At ILM, from the late 70s to the late 80s, you went from computer-controlled cameras to full digital effects shots in less than a decade. When you look back on it, it’s a very fast evolution. Have they evolved at a similarly fast pace since, do you think?
Oh no, not at all. It goes in spurts, where technology and artistry all come together. That was the introduction of computers for controlling motions, but what they’re doing in car manufacturing with computers, that’s gotten better and better. But the stuff that’s going on with computer graphics, that kind of [peaked] sometime in the 90s. From then on, it’s more incremental, so now we have computer-controlled motions, and being able to get people to feel more like they’re walking without having to animate them. That’s happening, but I think we’re losing the feeling of it being made by people, you know? I think films always want to look like an efforts gone into everything you’re seeing. The work the people are putting it. You can see it in acting and lighting and photography and editing – you can feel the people working to make this. If computer graphics ever get to the point where they look too much like you’ve pushed a button, then it’s going to get very dull. You can sort of see that now in some places.
There’s a lot of talk lately about all-CGI characters and the uncanny valley. Do you think that’s something that CGI will overcome, in time?

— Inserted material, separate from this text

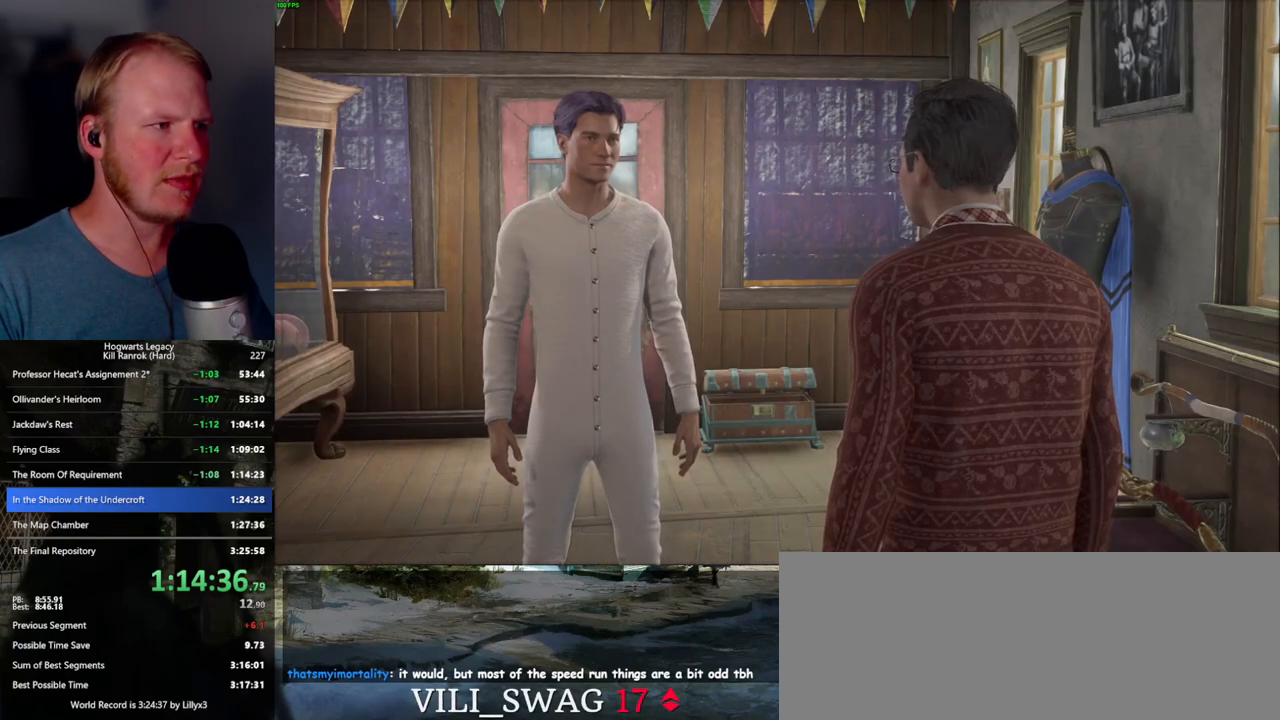
{"keys": ["q", "space"], "mouse": [], "events": [[17, "space", "down"], [34, "mouse_wheel", "down"], [67, "mouse_wheel", "up"], [67, "q", "up"], [67, "space", "up"], [100, "mouse_wheel", "down"], [150, "mouse_wheel", "up"], [150, "q", "down"], [167, "space", "down"], [234, "q", "up"], [234, "space", "up"], [300, "q", "down"], [334, "space", "down"], [384, "q", "up"], [400, "mouse_wheel", "down"], [400, "space", "up"], [417, "mouse_wheel", "up"], [434, "mouse_wheel", "down"], [484, "mouse_wheel", "up"], [484, "q", "down"], [484, "space", "down"]]}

You know, maybe, to some extent. But again, you can’t push a button. The human being is so complicated that it’s going to be really hard to get all that emotion and life into a CG character. Getting skin right is so complicated. At some point it will happen, but it won’t be through button pushing – and if it is button pushing, it’ll look very boring. The thing that people don’t think about is, when you go to make a movie, when you do the live-action part of a movie, we’re all trying to do something that hasn’t been done before. The actors are trying it, the directors are trying it, the camera guy’s trying to do it. I don’t think you’ll find any kind of computer program that’s going to try to do something that hasn’t been done before, unless you get into AI of some sort, and then who knows what the heck you’re going to get? It’s always going to be people pushing it, or you’re going to get a copy of what you’ve seen before.
Well yeah. And when you get into the realm of AI, you’re getting into the realm of The Terminator, ironically!
[Laughs] True!
It all goes full circle in the end! Dennis Muren, thank you very much.
Terminator 2: Judgment Day is out now.